- ASSIGNED TASK
Transcribe the stretch of entries below from the line with "708 122 177750" through the line with "203 359 44.12", exactly and with both ends included; leave out all other lines.

- EXERCISE DATA
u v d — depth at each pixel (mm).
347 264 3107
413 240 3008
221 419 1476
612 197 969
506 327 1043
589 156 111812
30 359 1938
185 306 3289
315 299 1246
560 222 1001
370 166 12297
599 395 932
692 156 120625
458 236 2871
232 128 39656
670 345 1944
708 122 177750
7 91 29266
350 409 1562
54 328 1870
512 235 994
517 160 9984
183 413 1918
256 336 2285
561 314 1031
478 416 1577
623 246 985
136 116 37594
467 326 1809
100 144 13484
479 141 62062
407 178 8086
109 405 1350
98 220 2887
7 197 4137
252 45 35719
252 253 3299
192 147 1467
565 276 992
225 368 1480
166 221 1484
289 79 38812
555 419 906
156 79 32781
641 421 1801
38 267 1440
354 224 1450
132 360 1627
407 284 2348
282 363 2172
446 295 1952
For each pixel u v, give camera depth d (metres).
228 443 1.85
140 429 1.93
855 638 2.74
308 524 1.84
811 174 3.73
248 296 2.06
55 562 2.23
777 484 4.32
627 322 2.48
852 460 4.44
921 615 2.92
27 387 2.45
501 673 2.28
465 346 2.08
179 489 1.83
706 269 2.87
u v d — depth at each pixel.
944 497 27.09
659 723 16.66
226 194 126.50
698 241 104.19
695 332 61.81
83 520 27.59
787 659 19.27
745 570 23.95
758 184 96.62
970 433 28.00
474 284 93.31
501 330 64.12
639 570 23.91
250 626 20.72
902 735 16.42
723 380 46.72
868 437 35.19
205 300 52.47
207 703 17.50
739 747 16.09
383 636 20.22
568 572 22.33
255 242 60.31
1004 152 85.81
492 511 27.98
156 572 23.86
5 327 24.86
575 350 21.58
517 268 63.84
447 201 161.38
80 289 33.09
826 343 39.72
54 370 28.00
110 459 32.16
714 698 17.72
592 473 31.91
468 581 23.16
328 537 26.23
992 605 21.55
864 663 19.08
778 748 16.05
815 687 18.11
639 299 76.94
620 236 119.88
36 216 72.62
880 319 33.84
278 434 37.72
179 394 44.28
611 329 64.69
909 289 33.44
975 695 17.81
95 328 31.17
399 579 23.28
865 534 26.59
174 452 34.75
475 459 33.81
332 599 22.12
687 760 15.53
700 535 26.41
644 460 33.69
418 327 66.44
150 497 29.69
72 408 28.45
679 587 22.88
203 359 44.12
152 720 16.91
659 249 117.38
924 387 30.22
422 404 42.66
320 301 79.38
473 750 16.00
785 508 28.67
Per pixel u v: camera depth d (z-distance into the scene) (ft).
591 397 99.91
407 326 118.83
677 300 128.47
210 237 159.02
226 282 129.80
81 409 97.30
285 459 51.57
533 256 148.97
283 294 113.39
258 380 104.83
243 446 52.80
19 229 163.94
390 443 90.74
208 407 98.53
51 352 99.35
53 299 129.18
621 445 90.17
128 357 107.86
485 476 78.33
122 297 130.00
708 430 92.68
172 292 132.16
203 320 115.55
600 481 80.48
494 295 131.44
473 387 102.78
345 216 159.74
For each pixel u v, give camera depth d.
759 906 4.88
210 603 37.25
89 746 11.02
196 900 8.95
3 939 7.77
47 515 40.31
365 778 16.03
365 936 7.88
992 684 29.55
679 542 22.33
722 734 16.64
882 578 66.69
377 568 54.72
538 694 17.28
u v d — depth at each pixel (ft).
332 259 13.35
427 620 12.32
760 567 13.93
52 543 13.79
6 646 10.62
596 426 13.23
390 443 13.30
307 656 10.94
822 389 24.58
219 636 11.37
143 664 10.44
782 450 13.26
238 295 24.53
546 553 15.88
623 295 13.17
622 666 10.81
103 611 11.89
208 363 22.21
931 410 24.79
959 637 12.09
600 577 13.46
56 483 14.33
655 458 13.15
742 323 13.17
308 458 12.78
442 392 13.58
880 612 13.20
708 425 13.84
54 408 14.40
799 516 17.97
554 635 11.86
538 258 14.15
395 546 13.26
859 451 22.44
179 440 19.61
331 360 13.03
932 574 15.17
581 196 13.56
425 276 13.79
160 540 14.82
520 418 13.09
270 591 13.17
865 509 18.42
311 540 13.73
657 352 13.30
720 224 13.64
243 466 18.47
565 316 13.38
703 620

- RESPONSE
708 122 177750
7 91 29266
350 409 1562
54 328 1870
512 235 994
517 160 9984
183 413 1918
256 336 2285
561 314 1031
478 416 1577
623 246 985
136 116 37594
467 326 1809
100 144 13484
479 141 62062
407 178 8086
109 405 1350
98 220 2887
7 197 4137
252 45 35719
252 253 3299
192 147 1467
565 276 992
225 368 1480
166 221 1484
289 79 38812
555 419 906
156 79 32781
641 421 1801
38 267 1440
354 224 1450
132 360 1627
407 284 2348
282 363 2172
446 295 1952
For each pixel u v, give camera depth d (metres).
228 443 1.85
140 429 1.93
855 638 2.74
308 524 1.84
811 174 3.73
248 296 2.06
55 562 2.23
777 484 4.32
627 322 2.48
852 460 4.44
921 615 2.92
27 387 2.45
501 673 2.28
465 346 2.08
179 489 1.83
706 269 2.87
u v d — depth at each pixel.
944 497 27.09
659 723 16.66
226 194 126.50
698 241 104.19
695 332 61.81
83 520 27.59
787 659 19.27
745 570 23.95
758 184 96.62
970 433 28.00
474 284 93.31
501 330 64.12
639 570 23.91
250 626 20.72
902 735 16.42
723 380 46.72
868 437 35.19
205 300 52.47
207 703 17.50
739 747 16.09
383 636 20.22
568 572 22.33
255 242 60.31
1004 152 85.81
492 511 27.98
156 572 23.86
5 327 24.86
575 350 21.58
517 268 63.84
447 201 161.38
80 289 33.09
826 343 39.72
54 370 28.00
110 459 32.16
714 698 17.72
592 473 31.91
468 581 23.16
328 537 26.23
992 605 21.55
864 663 19.08
778 748 16.05
815 687 18.11
639 299 76.94
620 236 119.88
36 216 72.62
880 319 33.84
278 434 37.72
179 394 44.28
611 329 64.69
909 289 33.44
975 695 17.81
95 328 31.17
399 579 23.28
865 534 26.59
174 452 34.75
475 459 33.81
332 599 22.12
687 760 15.53
700 535 26.41
644 460 33.69
418 327 66.44
150 497 29.69
72 408 28.45
679 587 22.88
203 359 44.12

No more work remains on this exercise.